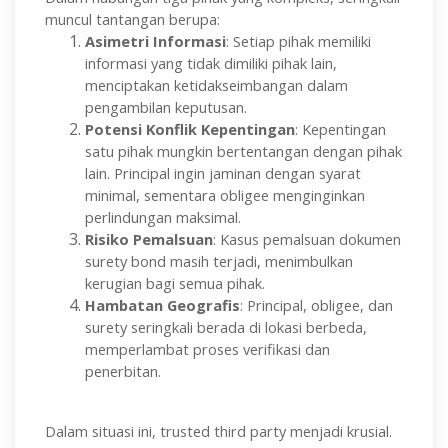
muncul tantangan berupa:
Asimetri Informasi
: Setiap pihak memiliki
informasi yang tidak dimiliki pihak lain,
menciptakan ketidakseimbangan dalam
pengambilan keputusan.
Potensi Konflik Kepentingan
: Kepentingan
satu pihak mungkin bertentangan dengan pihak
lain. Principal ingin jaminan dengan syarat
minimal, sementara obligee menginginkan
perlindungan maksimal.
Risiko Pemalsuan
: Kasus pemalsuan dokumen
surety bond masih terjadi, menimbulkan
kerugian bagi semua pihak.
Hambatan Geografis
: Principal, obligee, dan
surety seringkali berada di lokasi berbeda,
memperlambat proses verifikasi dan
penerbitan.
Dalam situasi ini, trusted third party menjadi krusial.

---

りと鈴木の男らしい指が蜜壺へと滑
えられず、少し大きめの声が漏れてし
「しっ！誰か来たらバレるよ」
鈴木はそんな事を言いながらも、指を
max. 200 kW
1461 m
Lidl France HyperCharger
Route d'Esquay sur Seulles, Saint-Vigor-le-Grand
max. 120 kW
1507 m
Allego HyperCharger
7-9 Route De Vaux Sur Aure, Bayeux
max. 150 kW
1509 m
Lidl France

EXERCISE BRIEF: Search the data and copy each line containing "obligee".

WRITTEN RESPONSE:
minimal, sementara obligee menginginkan
: Principal, obligee, dan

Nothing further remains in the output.